Dolayısıyla 6728 Sayılı Kanunun 38 inci maddesiyle getirilen ve (4) Sayılı Tarifenin 7 inci fıkrası kapsamında olan yukarıda tablodaki işlemlerin “TACİRLER” arasında yapılması halinde bu oranların yarısı Harç tutarı olarak hesaplanarak ödenecektir.

Peki, TACİR olarak kimleri anlamalıyız?

6102 Sayılı TTK’nun (B) Tacir başlıklı 12 inci maddesinde genel olarak gerçek kişiler için bir ticari işletmeyi, kısmen de olsa, kendi adına işleten kişiye tacir sayılacağı hüküm altına alınmıştır.

Tüzel Kişiler için ise, “Tacir” olarak kimlerin sayılacağı, aynı Kanunun 16 ıncı maddesinde açıklanmış olup, buna göre;  “Ticaret şirketleriyle, amacına varmak için ticari bir işletme işleten vakıflar, dernekler ve kendi kuruluş kanunları gereğince özel hukuk hükümlerine göre yönetilmek veya ticari şekilde işletilmek üzere Devlet, il özel idaresi, belediye ve köy ile diğer kamu tüzel kişileri tarafından kurulan kurum ve kuruluşlar  da tacir sayılacağı” hüküm altına alınmıştır.

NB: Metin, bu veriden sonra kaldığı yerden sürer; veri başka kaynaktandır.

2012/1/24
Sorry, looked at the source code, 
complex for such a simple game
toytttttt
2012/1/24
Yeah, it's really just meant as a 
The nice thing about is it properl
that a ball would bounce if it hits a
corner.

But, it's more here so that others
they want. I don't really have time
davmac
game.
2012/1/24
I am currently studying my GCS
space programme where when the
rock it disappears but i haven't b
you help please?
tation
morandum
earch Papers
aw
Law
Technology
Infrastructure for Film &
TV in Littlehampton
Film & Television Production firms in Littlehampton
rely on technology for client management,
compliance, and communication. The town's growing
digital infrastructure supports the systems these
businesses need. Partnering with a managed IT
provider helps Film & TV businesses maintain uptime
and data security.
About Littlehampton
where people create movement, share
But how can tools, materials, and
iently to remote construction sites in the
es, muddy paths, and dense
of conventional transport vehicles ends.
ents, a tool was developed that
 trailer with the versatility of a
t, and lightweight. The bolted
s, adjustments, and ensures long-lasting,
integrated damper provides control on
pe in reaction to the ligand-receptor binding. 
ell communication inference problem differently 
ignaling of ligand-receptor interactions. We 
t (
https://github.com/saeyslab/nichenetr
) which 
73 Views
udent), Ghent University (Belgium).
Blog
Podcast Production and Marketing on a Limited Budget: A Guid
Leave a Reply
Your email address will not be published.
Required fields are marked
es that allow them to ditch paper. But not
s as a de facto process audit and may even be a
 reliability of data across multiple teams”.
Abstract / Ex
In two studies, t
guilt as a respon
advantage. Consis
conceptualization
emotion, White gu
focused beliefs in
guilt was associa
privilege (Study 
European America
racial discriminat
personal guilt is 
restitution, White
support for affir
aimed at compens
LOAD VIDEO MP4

Dolayısıyla indirimli harç uygulamasından yararlanmak için 6728 Sayılı Kanun ile getirilen hükümden yukarıdaki açıklamalar kapsamında tacir olan kişilerin yararlanabileceklerdir.

Yabancı Tacirler indirimli harç uygulamasından yararlanabilecekler mi?

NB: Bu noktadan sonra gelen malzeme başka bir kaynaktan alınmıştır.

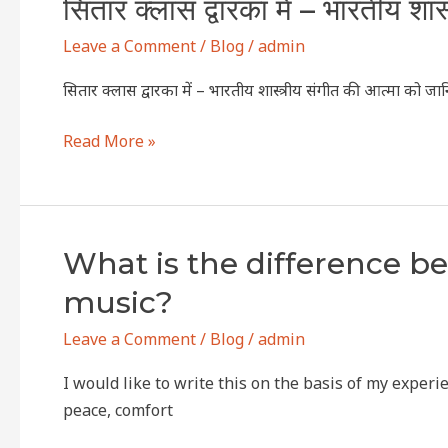
सितार
सितार क्लास द्वारका में – भारतीय शा
the
क्लास
Soulful
Leave a Comment
/
Blog
/
admin
द्वारका
Strings
में
of
सितार क्लास द्वारका में – भारतीय शास्त्रीय संगीत की आत्मा को जा
–
Indian
भारतीय
Classical
Read More »
शास्त्रीय
MusicSitar
संगीत
Class
की
Online
आत्मा
&
What
What is the difference b
को
Offline
is
music?
जानिए
in
the
dwarka
difference
Leave a Comment
/
Blog
/
admin
between
I would like to write this on the basis of my expe
Indian
peace, comfort
classical
vocal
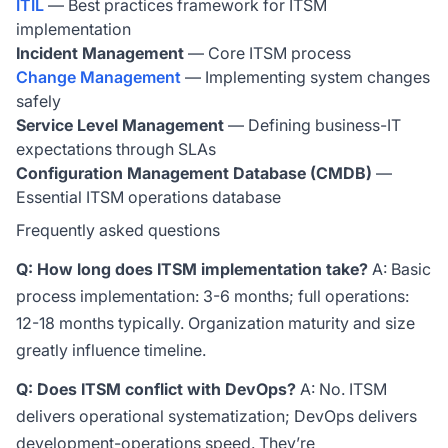
ITIL
— Best practices framework for ITSM
implementation
Incident Management
— Core ITSM process
Change Management
— Implementing system changes
safely
Service Level Management
— Defining business-IT
expectations through SLAs
Configuration Management Database (CMDB)
—
Essential ITSM operations database
Frequently asked questions
Q: How long does ITSM implementation take?
A: Basic
process implementation: 3-6 months; full operations:
12-18 months typically. Organization maturity and size
greatly influence timeline.
Q: Does ITSM conflict with DevOps?
A: No. ITSM
delivers operational systematization; DevOps delivers
development-operations speed. They’re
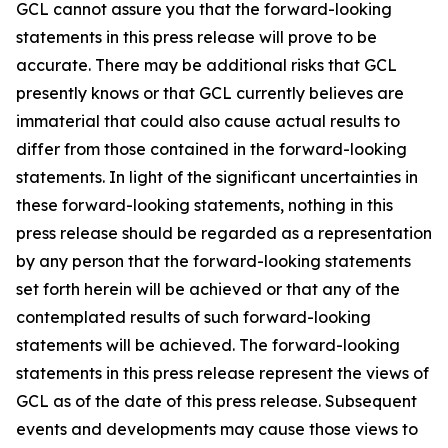
GCL cannot assure you that the forward-looking
statements in this press release will prove to be
accurate. There may be additional risks that GCL
presently knows or that GCL currently believes are
immaterial that could also cause actual results to
differ from those contained in the forward-looking
statements. In light of the significant uncertainties in
these forward-looking statements, nothing in this
press release should be regarded as a representation
by any person that the forward-looking statements
set forth herein will be achieved or that any of the
contemplated results of such forward-looking
statements will be achieved. The forward-looking
statements in this press release represent the views of
GCL as of the date of this press release. Subsequent
events and developments may cause those views to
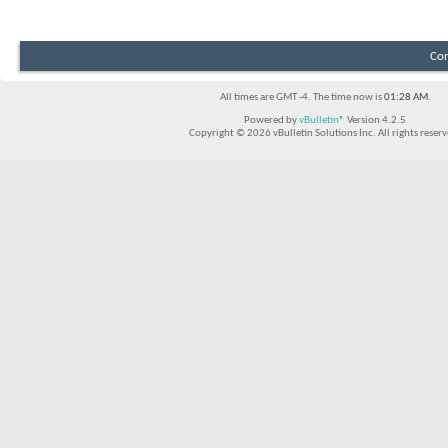
Con
All times are GMT -4. The time now is
01:28 AM
.
Powered by
vBulletin®
Version 4.2.5
Copyright © 2026 vBulletin Solutions Inc. All rights reserv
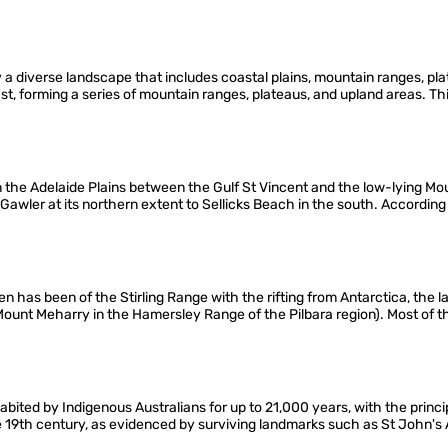
a diverse landscape that includes coastal plains, mountain ranges, pla
ast, forming a series of mountain ranges, plateaus, and upland areas. T
on the Adelaide Plains between the Gulf St Vincent and the low-lying M
m Gawler at its northern extent to Sellicks Beach in the south. Accordin
 has been of the Stirling Range with the rifting from Antarctica, the l
ount Meharry in the Hamersley Range of the Pilbara region). Most of th
abited by Indigenous Australians for up to 21,000 years, with the prin
e 19th century, as evidenced by surviving landmarks such as St John's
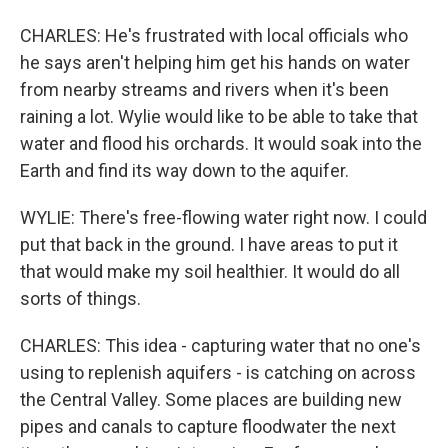
CHARLES: He's frustrated with local officials who
he says aren't helping him get his hands on water
from nearby streams and rivers when it's been
raining a lot. Wylie would like to be able to take that
water and flood his orchards. It would soak into the
Earth and find its way down to the aquifer.
WYLIE: There's free-flowing water right now. I could
put that back in the ground. I have areas to put it
that would make my soil healthier. It would do all
sorts of things.
CHARLES: This idea - capturing water that no one's
using to replenish aquifers - is catching on across
the Central Valley. Some places are building new
pipes and canals to capture floodwater the next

6102 Sayılı TTK’nun yukarıda da belirtilen 16. maddesine bakıldığında örneğin ticaret şirketleriyle, amacına varmak için ticari bir işletme işleten vakıflar ve derneklerin de tacir sayılacağı açıkça belirtilmiş ancak yabancı ticaret şirketlerinin, iktisadi işletmeye sahip yabancı vakıfların ve yabancı derneklerin ise tacir sayılıp sayılmayacağına ilişkin bir belirleme yapılmamıştır.

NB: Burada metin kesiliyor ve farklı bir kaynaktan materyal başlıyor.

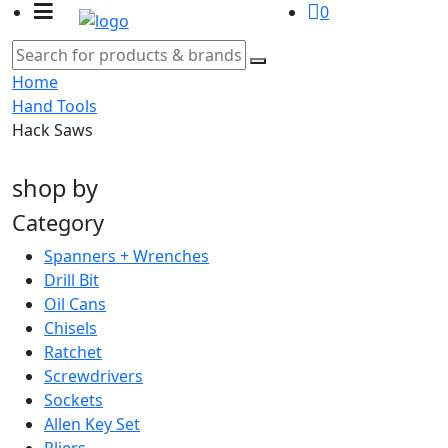
0
Home
Hand Tools
Hack Saws
shop by
Category
Spanners + Wrenches
Drill Bit
Oil Cans
Chisels
Ratchet
Screwdrivers
Sockets
Allen Key Set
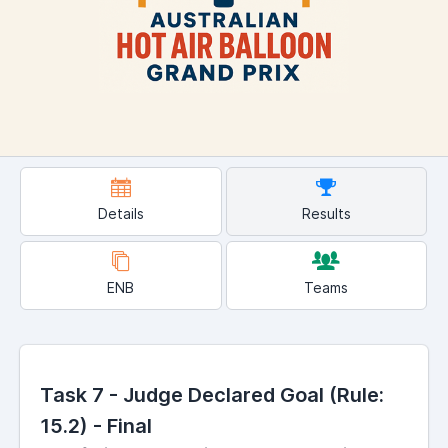
Details
Results
ENB
Teams
Task 7 - Judge Declared Goal (Rule:
15.2) - Final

Yine TTK’nun 103 ve 105 inci maddelerine baktığımızda “yabancı tacir” ibaresinin kullanıldığını görmekteyiz. Buna  göre; örneğin acentalık ile ilgili olarak 103 üncü maddenin 1/b bendinde; “Türkiye Cumhuriyeti içinde merkez veya şubesi bulunmayan yabancı tacirler ad ve hesabına ülke içinde işlemlerde bulunanlar.” Hükmüne yer verilmiş ve yabancı tacir tabirine atıf yapılmıştır.  

Bener şekilde aynı Kanunun 105/1-b maddesinin son cümlesinde; “Yabancı tacirler adına acentelik yapanlar hakkındaki sözleşmelerde yer alan, bu hükme aykırı şartlar geçersizdir” hükmüne yer verildiği görülmektedir.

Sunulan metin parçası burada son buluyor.